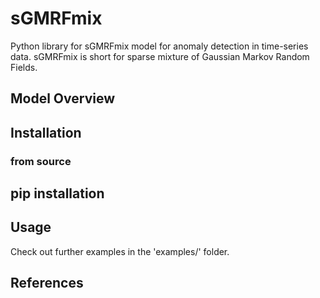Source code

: # sGMRFmix

Python library for sGMRFmix model for anomaly detection in time-series data.
sGMRFmix is short for sparse mixture of Gaussian Markov Random Fields.

## Model Overview

## Installation
### from source

## pip installation

## Usage

Check out further examples in the 'examples/' folder.


## References
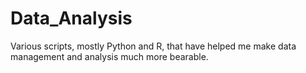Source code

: # Data_Analysis
Various scripts, mostly Python and R, that have helped me make data management and analysis much more bearable.
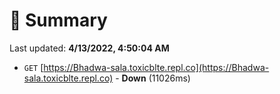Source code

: # 📖 Summary
Last updated: **4/13/2022, 4:50:04 AM**

- `GET` [https://Bhadwa-sala.toxicblte.repl.co](https://Bhadwa-sala.toxicblte.repl.co) - **Down** (11026ms)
*-*-*
### PROBLEM TO SOLVE
The answer must restate each entry word for word and contain no images.

### ANSWER SPACE
Source code

: # sGMRFmix

Python library for sGMRFmix model for anomaly detection in time-series data.
sGMRFmix is short for sparse mixture of Gaussian Markov Random Fields.

## Model Overview

## Installation
### from source

## pip installation

## Usage

Check out further examples in the 'examples/' folder.


## References
Source code

: # Data_Analysis
Various scripts, mostly Python and R, that have helped me make data management and analysis much more bearable.
Source code

: # 📖 Summary
Last updated: **4/13/2022, 4:50:04 AM**

- `GET` [https://Bhadwa-sala.toxicblte.repl.co](https://Bhadwa-sala.toxicblte.repl.co) - **Down** (11026ms)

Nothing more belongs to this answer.